### WORK REQUEST A
Reproduce every line of the listing that follows the ComPhy summary, without the pictures.

### TEXT PROVIDED

ComPhy: Composing Physical Models with end-to-end Alignment¶

Conference: ICLR 2026
OpenReview: https://openreview.net/forum?id=ER7zDJXtRI
Code: https://github.com/AlexThirty/ComPhy
Area: AI for Science / Physical Modeling / PDE Solving
Keywords: PDE systems, Physics-Informed Neural Networks, Neural Conservation Laws, Modularity, Alignment Loss, Knowledge Transfer

TL;DR¶

ComPhy decomposes "system-level PDE solving" into "one dedicated module per equation," and links modules sharing physical variables via an end-to-end alignment loss based on derivatives (Jacobian). This transforms the ill-conditioned optimization of single models with multiple losses into a collaborative optimization of simple sub-problems, consistently outperforming PINNs and NCLs on various real physical systems with 2, 3, or 5 equations.

### EXTRACTED INFORMATION
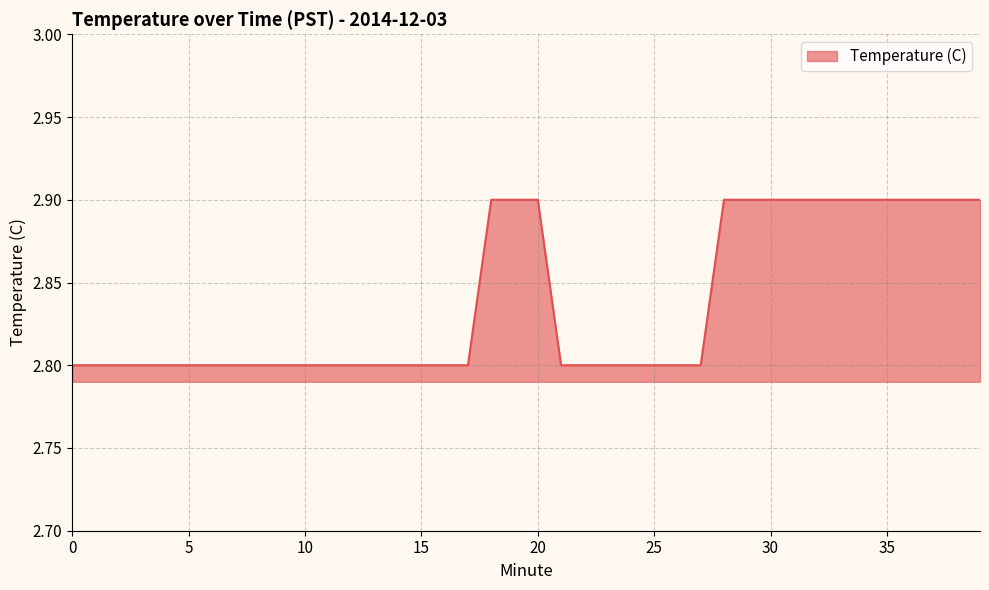

What is the minimum value shown in the chart?

2.8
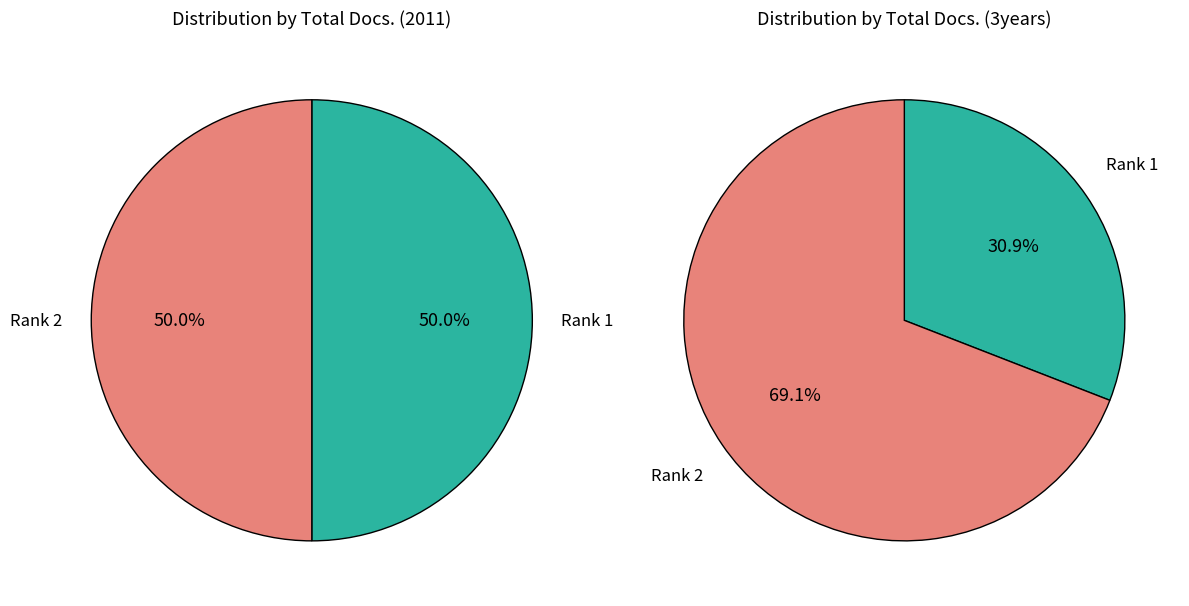

Is it true that 1 is 45% of the pie?

False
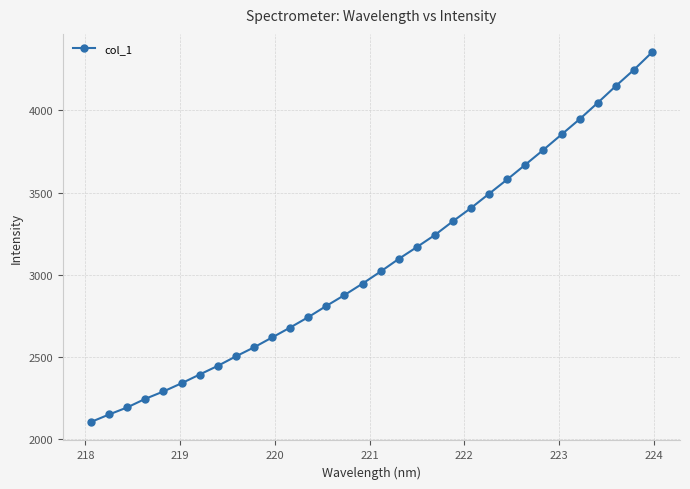

How many values are below 3020?

16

### WORK REQUEST B
According to the ComPhy summary, what links the modules that share physical variables?

### WRITTEN REPLY A
What is the minimum value shown in the chart?

2.8

Is it true that 1 is 45% of the pie?

False

How many values are below 3020?

16

### WRITTEN REPLY B
An end-to-end alignment loss based on derivatives (Jacobian).